TO DO: Can you copy out the text of every record below word for word, leaving the pictures out?
....
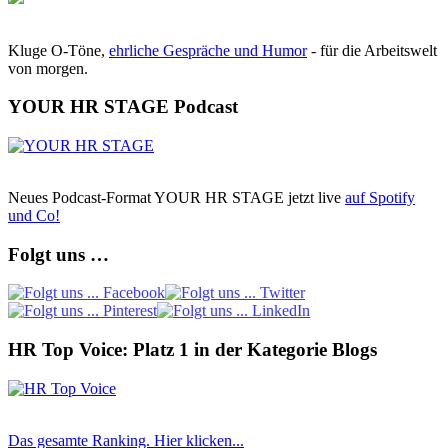
Kluge O-Töne,
ehrliche Gespräche und Humor
- für die Arbeitswelt
von morgen.
YOUR HR STAGE Podcast
Neues Podcast-Format YOUR HR STAGE jetzt live
auf Spotify
und Co!
Folgt uns …
HR Top Voice: Platz 1 in der Kategorie Blogs
Das gesamte Ranking. Hier klicken...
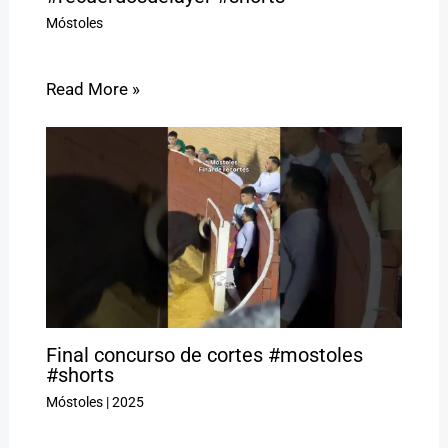
Móstoles
Read More »
Final concurso de cortes #mostoles
#shorts
Móstoles
|
2025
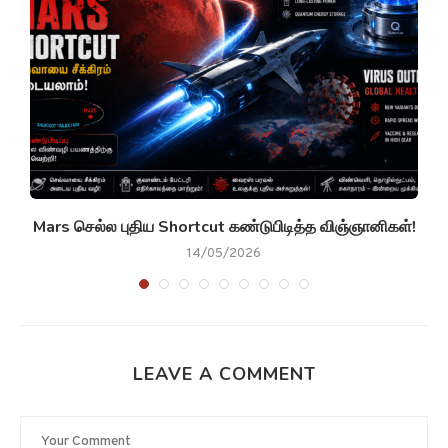
g
Mars செல்ல புதிய Shortcut கண்டுபிடித்த விஞ்ஞானிகள்!
14/05/2026
LEAVE A COMMENT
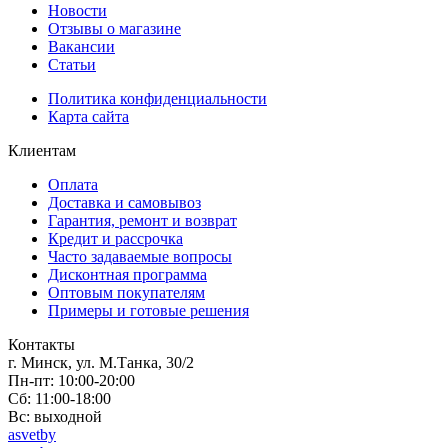
Новости
Отзывы о магазине
Вакансии
Статьи
Политика конфиденциальности
Карта сайта
Клиентам
Оплата
Доставка и самовывоз
Гарантия, ремонт и возврат
Кредит и рассрочка
Часто задаваемые вопросы
Дисконтная программа
Оптовым покупателям
Примеры и готовые решения
Контакты
г. Минск, ул. М.Танка, 30/2
Пн-пт: 10:00-20:00
Сб: 11:00-18:00
Вс: выходной
asvetby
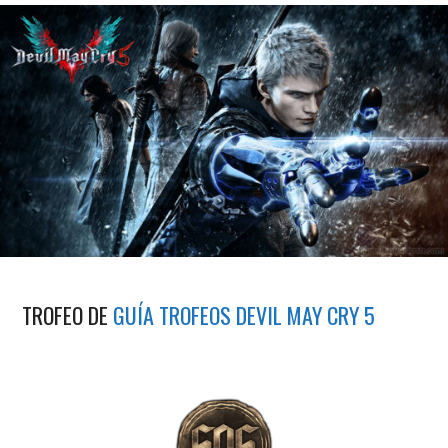
TROFEO DE
GUÍA TROFEOS DEVIL MAY CRY 5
....
ANSWER BELOW:
Kluge O-Töne,
ehrliche Gespräche und Humor
- für die Arbeitswelt
von morgen.
YOUR HR STAGE Podcast
Neues Podcast-Format YOUR HR STAGE jetzt live
auf Spotify
und Co!
Folgt uns …
HR Top Voice: Platz 1 in der Kategorie Blogs
Das gesamte Ranking. Hier klicken...
Móstoles
Read More »
Final concurso de cortes #mostoles
#shorts
Móstoles
|
2025
g
Mars செல்ல புதிய Shortcut கண்டுபிடித்த விஞ்ஞானிகள்!
14/05/2026
LEAVE A COMMENT
Новости
Отзывы о магазине
Вакансии
Статьи
Политика конфиденциальности
Карта сайта
Клиентам
Оплата
Доставка и самовывоз
Гарантия, ремонт и возврат
Кредит и рассрочка
Часто задаваемые вопросы
Дисконтная программа
Оптовым покупателям
Примеры и готовые решения
Контакты
г. Минск, ул. М.Танка, 30/2
Пн-пт: 10:00-20:00
Сб: 11:00-18:00
Вс: выходной
asvetby
TROFEO DE
GUÍA TROFEOS DEVIL MAY CRY 5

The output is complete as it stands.